Jacques Audiberti ; La Fin du monde

Je pense à autre chose, parfois, tandis que deux hommes et quatre femmes dansent sur la scène de la Manufacture. Je pense et grogne d’être ainsi parasité par des pensées diverses, qui jamais ne durent longtemps, mais qui grignote ce moment qui devrait être respecté pour ce qu’il est. Je pense par exemple à cette conférence que je vais devoir animer le 19 octobre, c’est idiot, on se demande ce que cela vient faire ici. Peut-être que le spectacle m’attrape difficilement, parfois, et que mon esprit y trouve une brèche.
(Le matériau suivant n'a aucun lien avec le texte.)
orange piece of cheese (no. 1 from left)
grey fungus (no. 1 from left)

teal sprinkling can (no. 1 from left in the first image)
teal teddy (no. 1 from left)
Je suis pourtant au premier rang, au plein milieu, on peut difficilement faire mieux, surtout lorsque l’un des danseurs se plante là, face à moi et qu’il se met à bouger seul. J’hésite à l’écrire au pluriel, seuls. Mais les brèches sont vite oubliées dans les moments de grâce ou de force, portés notamment par les deux percussionnistes. Pendant les bravos l’un d’eux se plantera, là, face à moi, et s’inclinera. Le visage de Noé Soulier, alors à gauche, aura pris quelques années depuis cette photographie que j’ai tant.
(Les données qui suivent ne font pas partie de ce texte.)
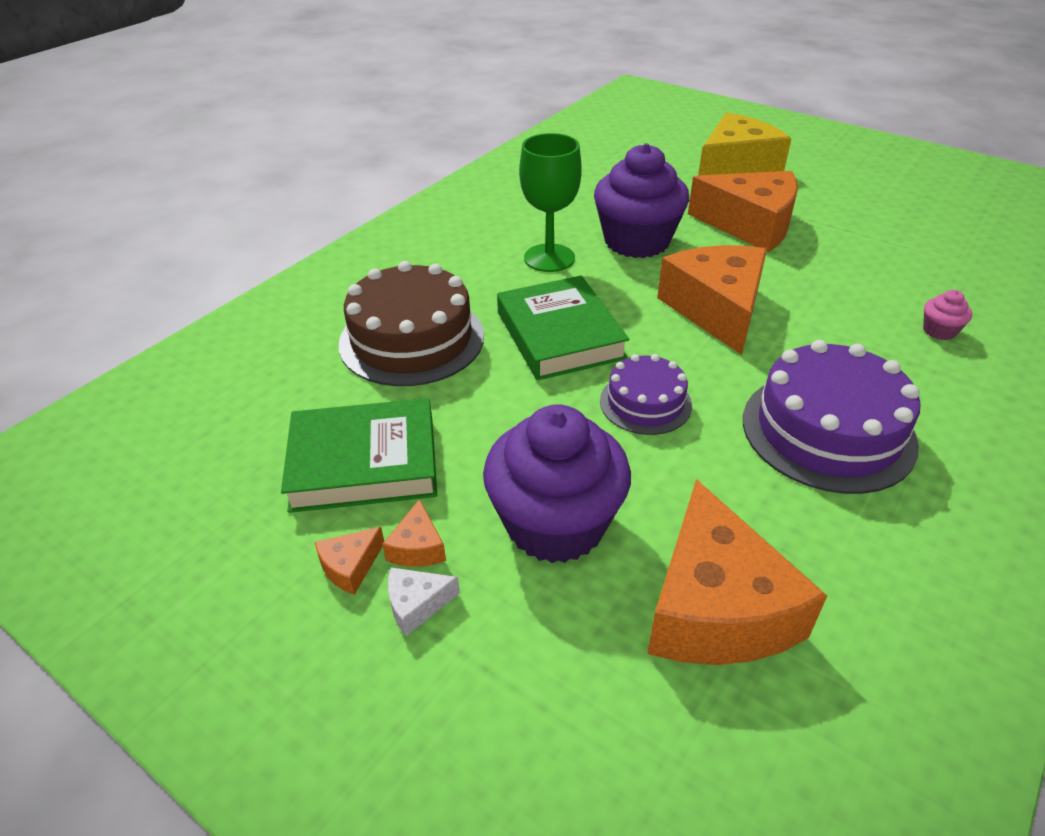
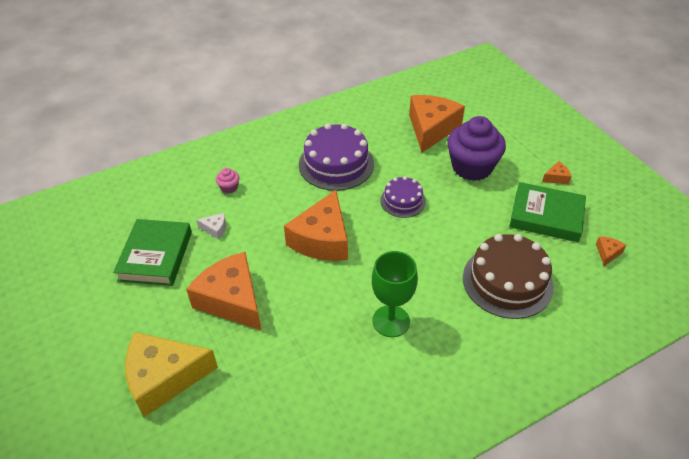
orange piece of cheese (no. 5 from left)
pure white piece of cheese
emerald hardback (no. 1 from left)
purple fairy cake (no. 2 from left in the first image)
Et puis je rentre, la nuit est fraîche, et c’est au retour que j’envoie un mot à C pour le remercier pour l’attention et l’éclat de rire en lisant la carte glissée dans un Kawabata. Je repense alors à cette phrase de F à propos de C, la première fois – peut-être la seule – que nous avons dîné tous ensemble : “Je ne savais pas qu’il pouvait être drôle.” Je ne disais pas tout quand je parlais de lui.